Got a bit excited at lunchtime reading this in the paper, thinking that it looked really good, if a bit outside of my normal interests. Spore is, apparently, the computer game of the moment - the new creation by the chap who designed the Sims series, and a complex and rather fascinating idea. Handing you over to Naomi Alderman:
It's easy to get started: simply pick a name for your tide-pool-dwelling amoeba, decide whether it's carnivorous or herbivorous, and start zooming around the water, finding food and gathering enough points for a DNA mutation. Like other simulation games, Spore rewards thought and effort, but it's also simple enough for anyone to enjoy passing half an hour growing a tiny creature into a larger one. Eventually your species will develop enough to form rudimentary legs and crawl to ground. Then it's time to mutate some more, develop intelligence, form tribes, civilizations and eventually travel off into space.All of which had me thinking, hmmm, that does sound interesting, and wondering if I should get a copy and try it out. With a few honourable exceptions (Frogger, Matchday II, Prince of Persia, Championship Manager) I've pretty much proved impervious to computer games, but this does sound fascinating. So just spent five minutes looking up the game and reading reviews and, guess what? More detail just provokes the same feeling that most games do; disinterest. It's not that I don't have interest in the technology, the narrative or the societal implications of gaming; I just don't want to play them. And yet I've spent the afternoon working on the computer game based books I am shortly to publish. Hmm.

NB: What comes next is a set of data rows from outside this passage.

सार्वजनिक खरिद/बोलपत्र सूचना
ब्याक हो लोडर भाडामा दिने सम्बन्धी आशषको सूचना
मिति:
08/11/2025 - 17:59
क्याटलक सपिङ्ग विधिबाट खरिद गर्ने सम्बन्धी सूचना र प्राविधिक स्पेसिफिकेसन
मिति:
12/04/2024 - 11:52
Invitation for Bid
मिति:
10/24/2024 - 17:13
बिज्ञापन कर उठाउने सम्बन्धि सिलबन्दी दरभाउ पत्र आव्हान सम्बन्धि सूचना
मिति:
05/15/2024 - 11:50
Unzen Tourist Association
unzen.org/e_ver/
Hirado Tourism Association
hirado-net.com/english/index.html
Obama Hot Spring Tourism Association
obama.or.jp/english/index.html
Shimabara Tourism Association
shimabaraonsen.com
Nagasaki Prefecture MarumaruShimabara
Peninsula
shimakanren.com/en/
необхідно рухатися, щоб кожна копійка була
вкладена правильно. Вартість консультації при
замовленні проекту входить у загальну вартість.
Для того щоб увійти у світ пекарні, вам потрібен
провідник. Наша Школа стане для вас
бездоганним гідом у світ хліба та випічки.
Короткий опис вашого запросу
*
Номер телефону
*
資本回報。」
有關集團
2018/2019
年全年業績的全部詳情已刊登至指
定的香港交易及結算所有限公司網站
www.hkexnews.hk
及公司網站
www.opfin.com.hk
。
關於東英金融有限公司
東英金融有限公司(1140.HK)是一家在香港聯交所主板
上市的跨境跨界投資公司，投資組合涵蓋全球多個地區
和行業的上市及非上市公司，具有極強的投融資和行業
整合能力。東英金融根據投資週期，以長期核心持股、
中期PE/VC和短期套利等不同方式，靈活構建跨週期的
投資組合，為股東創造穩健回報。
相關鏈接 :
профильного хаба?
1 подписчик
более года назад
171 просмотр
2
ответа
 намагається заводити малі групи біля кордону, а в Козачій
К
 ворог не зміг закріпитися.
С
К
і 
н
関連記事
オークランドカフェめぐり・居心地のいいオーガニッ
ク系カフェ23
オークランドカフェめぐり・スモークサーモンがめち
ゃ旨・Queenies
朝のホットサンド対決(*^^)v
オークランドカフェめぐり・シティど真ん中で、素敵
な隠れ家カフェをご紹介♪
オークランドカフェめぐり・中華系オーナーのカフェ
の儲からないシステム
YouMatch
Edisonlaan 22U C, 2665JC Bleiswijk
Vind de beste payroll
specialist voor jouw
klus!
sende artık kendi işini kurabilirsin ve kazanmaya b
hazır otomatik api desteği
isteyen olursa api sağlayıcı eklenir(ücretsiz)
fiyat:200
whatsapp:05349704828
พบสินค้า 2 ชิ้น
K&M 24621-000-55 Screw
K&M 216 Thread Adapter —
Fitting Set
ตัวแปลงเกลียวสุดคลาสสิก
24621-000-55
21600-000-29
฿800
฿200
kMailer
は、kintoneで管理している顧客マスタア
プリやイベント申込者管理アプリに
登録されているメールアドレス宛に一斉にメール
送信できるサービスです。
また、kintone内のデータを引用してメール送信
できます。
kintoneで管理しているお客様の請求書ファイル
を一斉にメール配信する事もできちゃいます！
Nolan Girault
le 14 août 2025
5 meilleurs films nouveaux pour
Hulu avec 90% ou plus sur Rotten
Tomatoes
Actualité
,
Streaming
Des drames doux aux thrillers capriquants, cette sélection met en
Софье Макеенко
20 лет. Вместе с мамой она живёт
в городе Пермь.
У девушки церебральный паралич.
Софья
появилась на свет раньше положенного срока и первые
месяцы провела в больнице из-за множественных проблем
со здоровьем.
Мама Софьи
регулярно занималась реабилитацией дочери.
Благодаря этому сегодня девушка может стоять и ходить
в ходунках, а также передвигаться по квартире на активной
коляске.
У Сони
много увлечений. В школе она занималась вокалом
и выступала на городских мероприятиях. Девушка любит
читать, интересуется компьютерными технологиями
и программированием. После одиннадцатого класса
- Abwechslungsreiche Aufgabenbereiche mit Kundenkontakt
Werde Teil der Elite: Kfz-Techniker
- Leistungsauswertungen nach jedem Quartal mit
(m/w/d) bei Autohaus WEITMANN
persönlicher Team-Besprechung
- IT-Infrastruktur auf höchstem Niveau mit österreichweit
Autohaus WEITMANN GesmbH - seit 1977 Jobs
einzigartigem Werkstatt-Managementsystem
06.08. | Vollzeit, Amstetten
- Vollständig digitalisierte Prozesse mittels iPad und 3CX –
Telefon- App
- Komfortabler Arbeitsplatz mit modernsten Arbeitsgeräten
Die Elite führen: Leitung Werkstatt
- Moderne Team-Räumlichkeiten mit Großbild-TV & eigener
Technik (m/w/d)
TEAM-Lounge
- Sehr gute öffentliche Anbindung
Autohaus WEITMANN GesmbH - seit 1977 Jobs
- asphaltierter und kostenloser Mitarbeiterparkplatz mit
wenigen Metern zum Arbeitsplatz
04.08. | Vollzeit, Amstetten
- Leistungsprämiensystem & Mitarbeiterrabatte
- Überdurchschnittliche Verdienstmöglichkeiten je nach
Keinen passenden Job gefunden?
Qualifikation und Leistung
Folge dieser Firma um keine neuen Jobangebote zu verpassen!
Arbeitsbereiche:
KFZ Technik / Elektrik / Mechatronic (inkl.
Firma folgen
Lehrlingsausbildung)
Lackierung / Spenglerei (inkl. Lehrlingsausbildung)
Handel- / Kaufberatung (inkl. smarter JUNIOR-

With its educational subject matter, Spore is the kind of game any parent should be pleased to find their child absorbed in, and although it wears its learning lightly, the brutal truth of evolution is hard to miss. How do you succeed as a carnivorous creature? By hunting other smaller creatures, of course; even if they're squeaking pitifully as you devour them. And if you focus your creature's development on features that will help you hunt, you might find that you, in turn, are unable to escape becoming prey. In Spore, nature is red in tooth and pixel.
Still, I bet some of you are interested in Spore, hence the post. Dave? Sam?